# [SHORT PROBLEM 1]
According to the page on contextualized embeddings, models at which levels are the only ones implemented for now?
# [SHORT PROBLEM 2]
From the page on contextualized embeddings, quote the passage starting at "Via the following, you" and ending at "return sentence embeddings).".
# [SHORT PROBLEM 3]
Using the page on contextualized embeddings, explain what the described technique makes possible, including the example the page gives.

# [EXCERPTED PASSAGE]
— start —

Contextualized Embeddings

Via the following, you can obtain embeddings of finer granularity from models which are able to return also embeddings of coarser granularity (e.g. obtain word embeddings from a model which is also able to return sentence embeddings).

For now only models working at sentence and token level are implemented

from clayrs import content_analyzer as ca

# obtain sentence embeddings combining token embeddings with a 
# centroid technique
ca.Sentence2WordEmbedding(embedding_source=ca.BertTransformers('bert-base-uncased'))

— end —

# [EXTRACTED RECORDS]

— start —

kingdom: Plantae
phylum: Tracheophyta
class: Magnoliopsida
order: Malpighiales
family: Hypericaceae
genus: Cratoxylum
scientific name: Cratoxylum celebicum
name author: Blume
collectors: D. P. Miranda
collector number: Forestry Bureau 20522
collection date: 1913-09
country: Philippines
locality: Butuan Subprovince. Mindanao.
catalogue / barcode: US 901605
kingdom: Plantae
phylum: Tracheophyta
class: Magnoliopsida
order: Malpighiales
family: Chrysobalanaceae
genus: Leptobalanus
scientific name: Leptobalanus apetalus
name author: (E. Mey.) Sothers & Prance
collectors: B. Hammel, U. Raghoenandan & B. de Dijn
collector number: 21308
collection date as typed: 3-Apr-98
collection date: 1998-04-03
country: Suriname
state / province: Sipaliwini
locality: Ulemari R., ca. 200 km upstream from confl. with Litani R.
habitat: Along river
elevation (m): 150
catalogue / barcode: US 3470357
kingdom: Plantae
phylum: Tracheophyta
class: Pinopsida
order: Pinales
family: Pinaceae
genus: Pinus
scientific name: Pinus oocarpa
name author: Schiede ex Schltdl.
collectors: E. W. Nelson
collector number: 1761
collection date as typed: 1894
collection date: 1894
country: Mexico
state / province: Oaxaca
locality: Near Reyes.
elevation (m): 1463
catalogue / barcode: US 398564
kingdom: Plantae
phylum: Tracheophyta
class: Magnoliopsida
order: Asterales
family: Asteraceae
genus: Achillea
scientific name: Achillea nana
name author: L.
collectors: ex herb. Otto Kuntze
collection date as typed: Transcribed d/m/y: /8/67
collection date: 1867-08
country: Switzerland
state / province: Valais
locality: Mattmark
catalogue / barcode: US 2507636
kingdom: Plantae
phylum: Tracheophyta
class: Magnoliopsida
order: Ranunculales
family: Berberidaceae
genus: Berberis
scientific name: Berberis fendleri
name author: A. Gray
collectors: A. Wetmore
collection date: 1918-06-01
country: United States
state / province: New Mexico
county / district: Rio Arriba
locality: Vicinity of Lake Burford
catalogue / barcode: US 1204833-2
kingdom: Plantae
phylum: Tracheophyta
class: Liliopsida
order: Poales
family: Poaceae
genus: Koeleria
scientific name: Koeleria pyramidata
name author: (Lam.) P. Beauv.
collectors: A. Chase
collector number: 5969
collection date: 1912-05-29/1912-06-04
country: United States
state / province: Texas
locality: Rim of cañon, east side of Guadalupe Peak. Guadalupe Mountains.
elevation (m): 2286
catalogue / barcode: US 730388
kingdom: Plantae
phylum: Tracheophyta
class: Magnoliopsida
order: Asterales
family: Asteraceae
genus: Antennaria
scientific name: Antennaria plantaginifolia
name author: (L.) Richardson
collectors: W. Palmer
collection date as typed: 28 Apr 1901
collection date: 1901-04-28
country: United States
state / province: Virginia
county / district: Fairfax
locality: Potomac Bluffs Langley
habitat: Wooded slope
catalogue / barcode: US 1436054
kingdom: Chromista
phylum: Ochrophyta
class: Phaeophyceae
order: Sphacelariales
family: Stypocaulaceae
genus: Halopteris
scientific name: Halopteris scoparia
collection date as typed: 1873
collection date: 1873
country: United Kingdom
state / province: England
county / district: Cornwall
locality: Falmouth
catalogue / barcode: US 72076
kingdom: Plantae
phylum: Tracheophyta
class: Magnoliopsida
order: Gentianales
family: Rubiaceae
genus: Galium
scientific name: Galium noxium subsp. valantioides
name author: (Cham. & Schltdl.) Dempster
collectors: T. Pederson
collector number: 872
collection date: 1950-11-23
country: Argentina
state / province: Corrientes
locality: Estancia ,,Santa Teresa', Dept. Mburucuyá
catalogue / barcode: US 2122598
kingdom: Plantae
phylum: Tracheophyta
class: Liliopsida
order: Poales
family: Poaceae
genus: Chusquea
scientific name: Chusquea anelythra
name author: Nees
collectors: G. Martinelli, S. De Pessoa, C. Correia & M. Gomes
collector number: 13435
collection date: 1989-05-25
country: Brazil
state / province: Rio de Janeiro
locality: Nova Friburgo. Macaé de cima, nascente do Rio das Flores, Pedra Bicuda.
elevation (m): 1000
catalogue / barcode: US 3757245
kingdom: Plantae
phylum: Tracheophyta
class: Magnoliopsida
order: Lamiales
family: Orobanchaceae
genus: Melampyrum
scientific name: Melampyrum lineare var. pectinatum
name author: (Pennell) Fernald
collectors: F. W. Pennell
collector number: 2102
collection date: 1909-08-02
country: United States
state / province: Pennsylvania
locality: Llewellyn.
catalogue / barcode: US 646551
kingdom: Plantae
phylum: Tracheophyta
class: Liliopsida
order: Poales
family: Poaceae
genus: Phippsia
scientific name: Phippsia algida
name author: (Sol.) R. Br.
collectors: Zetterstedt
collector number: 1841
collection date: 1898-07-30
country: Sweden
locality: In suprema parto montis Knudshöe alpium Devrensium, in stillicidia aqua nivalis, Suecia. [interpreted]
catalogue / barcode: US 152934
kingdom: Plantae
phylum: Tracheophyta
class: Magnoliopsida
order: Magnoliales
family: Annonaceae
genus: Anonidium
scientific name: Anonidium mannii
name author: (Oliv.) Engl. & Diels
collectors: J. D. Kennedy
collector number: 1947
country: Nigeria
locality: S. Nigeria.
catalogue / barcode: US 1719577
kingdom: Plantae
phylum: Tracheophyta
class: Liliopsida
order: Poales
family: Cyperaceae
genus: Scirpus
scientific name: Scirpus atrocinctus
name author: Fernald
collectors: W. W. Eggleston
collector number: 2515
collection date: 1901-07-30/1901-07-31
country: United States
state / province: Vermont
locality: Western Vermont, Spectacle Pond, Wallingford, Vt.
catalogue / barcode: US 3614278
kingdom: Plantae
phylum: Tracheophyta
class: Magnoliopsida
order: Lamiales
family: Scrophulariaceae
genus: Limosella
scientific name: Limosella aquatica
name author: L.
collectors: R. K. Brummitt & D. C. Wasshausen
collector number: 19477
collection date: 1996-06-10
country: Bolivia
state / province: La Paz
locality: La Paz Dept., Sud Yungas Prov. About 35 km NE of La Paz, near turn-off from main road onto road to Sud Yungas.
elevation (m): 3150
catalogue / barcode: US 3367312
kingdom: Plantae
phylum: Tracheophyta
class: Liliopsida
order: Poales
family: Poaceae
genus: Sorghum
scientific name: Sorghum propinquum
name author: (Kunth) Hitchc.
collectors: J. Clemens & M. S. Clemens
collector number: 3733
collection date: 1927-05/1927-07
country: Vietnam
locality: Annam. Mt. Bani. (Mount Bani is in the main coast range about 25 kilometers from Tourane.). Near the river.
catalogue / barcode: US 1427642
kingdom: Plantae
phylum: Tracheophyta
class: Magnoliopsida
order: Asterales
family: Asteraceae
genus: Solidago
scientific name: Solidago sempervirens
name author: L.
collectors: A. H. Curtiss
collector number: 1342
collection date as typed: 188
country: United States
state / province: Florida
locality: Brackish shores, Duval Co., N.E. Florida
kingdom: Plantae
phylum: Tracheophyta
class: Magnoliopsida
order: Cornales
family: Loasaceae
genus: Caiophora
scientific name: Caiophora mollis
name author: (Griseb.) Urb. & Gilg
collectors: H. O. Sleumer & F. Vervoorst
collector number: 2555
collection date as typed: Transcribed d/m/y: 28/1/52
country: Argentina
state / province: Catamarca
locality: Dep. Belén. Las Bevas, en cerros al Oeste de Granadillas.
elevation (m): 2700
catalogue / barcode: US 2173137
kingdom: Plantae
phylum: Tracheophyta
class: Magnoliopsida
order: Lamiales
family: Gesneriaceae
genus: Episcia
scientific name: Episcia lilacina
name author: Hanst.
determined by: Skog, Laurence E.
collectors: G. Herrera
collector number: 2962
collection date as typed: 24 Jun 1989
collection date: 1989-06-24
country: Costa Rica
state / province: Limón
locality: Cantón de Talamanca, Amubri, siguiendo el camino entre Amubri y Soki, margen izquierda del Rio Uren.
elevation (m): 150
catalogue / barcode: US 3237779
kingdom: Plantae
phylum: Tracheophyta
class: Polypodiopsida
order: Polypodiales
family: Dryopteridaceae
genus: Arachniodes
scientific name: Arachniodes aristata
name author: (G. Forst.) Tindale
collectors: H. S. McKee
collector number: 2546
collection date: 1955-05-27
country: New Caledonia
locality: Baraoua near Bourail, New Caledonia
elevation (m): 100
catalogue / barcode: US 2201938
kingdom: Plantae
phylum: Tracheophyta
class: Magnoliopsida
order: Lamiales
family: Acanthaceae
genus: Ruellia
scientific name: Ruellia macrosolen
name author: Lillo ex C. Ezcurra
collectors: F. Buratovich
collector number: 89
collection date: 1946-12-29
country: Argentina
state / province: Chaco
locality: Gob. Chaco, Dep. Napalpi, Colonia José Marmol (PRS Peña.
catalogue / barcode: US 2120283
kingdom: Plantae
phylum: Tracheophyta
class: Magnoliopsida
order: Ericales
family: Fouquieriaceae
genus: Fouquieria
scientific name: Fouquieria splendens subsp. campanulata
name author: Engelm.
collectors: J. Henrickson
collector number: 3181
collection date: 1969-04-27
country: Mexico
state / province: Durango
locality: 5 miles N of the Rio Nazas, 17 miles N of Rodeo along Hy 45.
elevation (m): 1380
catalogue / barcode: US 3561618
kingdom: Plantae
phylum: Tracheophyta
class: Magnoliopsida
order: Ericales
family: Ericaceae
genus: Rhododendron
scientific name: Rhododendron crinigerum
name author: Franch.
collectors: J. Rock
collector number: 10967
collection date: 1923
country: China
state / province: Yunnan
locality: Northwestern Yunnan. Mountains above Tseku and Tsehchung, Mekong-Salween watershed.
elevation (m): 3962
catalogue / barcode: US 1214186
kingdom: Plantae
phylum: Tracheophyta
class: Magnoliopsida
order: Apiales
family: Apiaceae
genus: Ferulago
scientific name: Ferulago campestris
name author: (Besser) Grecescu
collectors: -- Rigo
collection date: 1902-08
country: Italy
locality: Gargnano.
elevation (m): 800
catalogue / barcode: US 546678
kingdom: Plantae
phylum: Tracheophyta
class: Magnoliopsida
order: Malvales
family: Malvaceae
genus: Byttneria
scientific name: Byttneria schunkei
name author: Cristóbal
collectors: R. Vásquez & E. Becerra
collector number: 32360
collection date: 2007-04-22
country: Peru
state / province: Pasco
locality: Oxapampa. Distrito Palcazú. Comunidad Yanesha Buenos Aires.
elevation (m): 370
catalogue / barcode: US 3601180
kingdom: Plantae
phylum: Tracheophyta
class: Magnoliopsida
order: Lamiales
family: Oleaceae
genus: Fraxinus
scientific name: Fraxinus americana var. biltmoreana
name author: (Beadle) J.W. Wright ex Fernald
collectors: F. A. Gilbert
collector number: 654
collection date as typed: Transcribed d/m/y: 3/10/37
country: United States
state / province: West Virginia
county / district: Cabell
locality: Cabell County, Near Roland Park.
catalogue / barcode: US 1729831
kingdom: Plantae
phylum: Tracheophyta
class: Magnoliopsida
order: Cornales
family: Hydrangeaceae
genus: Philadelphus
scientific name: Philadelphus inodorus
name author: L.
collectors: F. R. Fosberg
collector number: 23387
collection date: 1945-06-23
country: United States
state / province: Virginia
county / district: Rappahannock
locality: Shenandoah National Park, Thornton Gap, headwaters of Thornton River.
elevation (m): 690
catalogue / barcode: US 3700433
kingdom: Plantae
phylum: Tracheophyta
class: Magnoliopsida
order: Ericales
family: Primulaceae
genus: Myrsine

— end —

# [EXPECTED ANSWER 1]
Only models working at sentence and token level are implemented for now.

# [EXPECTED ANSWER 2]
Via the following, you can obtain embeddings of finer granularity from models which are able to return also embeddings of coarser granularity (e.g. obtain word embeddings from a model which is also able to return sentence embeddings).

# [EXPECTED ANSWER 3]
The technique lets you obtain embeddings of finer granularity from models that can also return embeddings of coarser granularity. For example, it can produce word embeddings from a model that is also able to return sentence embeddings.